The shape and size of the energy absorbing member of the present invention are not particularly limited, and can be appropriately used as a member requiring energy absorption such as collision. Specifically, for example, in an automobile or the like, it is suitable as a member for reducing an impact on an occupant at the time of a collision. Examples of such a member include a frame member for a side member and a bumper beam member.

[0009]

Next, the present invention will be described in more detail based on examples and comparative examples. Examples 1 to 9 and Comparative Examples 1 to 4 An alloy having a composition shown in Table 1 below was melted and cast in a billet having a diameter of 220 mm, and homogenized at 470 to 580 ° C. for 2 to 8 hours. It was extruded in a square shape having a square shape with a side of 100 mm and a thickness of 2.5 mm. further,
As shown in Table 2 below, immediately after the extrusion, air-cooled with a fan,
Thereafter, an aged T5 tempered material (described as “air cooling” in Table 2) and a T6 tempered material that was kept at a temperature of 470 to 520 ° C. for 40 minutes, then water-cooled, and further aged were treated (“Table 2” in Table 2). Described as “water-cooled”), and the following tests were performed.
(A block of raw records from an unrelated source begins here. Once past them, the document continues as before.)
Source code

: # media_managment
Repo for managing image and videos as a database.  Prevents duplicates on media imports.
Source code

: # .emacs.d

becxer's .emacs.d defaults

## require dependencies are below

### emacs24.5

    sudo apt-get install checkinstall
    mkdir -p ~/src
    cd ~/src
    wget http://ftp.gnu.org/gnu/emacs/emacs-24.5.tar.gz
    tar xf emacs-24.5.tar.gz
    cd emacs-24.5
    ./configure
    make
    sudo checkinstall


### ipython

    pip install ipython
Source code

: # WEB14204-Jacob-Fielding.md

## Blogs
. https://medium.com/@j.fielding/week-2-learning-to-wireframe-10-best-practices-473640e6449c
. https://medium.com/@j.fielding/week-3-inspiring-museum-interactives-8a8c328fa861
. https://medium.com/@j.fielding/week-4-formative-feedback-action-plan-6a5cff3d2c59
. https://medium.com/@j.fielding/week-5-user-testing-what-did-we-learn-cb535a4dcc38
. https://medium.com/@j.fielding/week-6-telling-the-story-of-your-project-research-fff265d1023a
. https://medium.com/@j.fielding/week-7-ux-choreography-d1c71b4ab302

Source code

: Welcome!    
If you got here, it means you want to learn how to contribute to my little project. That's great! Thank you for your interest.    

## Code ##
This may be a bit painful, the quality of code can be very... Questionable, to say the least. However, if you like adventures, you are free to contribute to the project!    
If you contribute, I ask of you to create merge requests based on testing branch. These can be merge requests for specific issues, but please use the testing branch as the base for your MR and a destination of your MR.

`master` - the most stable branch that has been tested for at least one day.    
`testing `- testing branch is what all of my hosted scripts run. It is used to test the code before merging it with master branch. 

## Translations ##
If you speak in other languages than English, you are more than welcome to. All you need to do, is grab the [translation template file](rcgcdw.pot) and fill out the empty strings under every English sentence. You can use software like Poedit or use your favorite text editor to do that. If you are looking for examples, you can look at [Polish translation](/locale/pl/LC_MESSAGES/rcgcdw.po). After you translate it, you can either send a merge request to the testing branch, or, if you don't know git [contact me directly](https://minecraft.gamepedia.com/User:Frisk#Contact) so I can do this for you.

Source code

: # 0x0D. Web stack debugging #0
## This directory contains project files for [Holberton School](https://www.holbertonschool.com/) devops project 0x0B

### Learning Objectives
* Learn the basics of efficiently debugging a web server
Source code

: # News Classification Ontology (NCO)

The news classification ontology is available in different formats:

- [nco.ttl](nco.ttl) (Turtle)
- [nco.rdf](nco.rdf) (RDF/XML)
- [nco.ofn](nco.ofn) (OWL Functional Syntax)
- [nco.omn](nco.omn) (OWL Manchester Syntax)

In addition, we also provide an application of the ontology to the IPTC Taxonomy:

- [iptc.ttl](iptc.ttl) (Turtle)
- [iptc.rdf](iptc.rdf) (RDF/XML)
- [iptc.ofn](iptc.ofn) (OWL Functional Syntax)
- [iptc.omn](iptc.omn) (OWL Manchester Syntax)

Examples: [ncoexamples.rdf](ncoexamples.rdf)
Tensile Test The above material was cut into a JIS No. 13B test piece, and a scribe line perpendicular to the extrusion direction was inserted into a parallel portion of the test piece at intervals of 5 mm, and a test was performed at a tensile speed of 5 mm / min. Parallel part 5mm
Elongation after fracture α (%), 0.2% proof stress σ (MP
a) and tensile strength (MPa) were measured, and the results are shown in Table 2. In addition, if the tensile strength is 150 MPa or more, it can be used as a structural member of an automobile. Compression test As shown in FIG. 1, 10 mm /
Load at a compression speed of 1 min.
The amount of energy absorption was determined from the load applied up to 00 mm and the amount of deformation. FIG. 2 shows a measurement example of the displacement load curve at the time of the compression test. Table 2 shows the obtained energy absorption amounts.

[0011]

[Table 1]

[0012]

[Table 2]

As is evident from Table 2, in Examples 1 to 9 of the present invention, a large amount of energy absorption was obtained while maintaining the required strength, whereas α <2
Comparative Examples 1 to 4% and / or (α × σ) <6000
In No. 4, a material having a sufficient energy absorption was not obtained.

[0014]

The energy-absorbing member of the present invention is made of a lightweight aluminum alloy and has a high energy-absorbing property while satisfying the strength required as a structural material. Therefore, the present invention is extremely useful as a shock absorbing member for an automobile or the like.

[Brief description of the drawings]

FIG. 1 is an explanatory view showing a compression test method in an example.

FIG. 2 is a measurement example of a displacement load curve in a compression test in Examples.

Claims (1)

[Claims] 1. The extrusion direction of an aluminum alloy extruded material,
Assuming that the elongation at break at a gauge length of 5 mm is α (%) and the 0.2% proof stress is σ (MPa), α ≧ 24 and (α ×
σ) ≧ 6000 is satisfied, the energy absorbing member made of an aluminum alloy.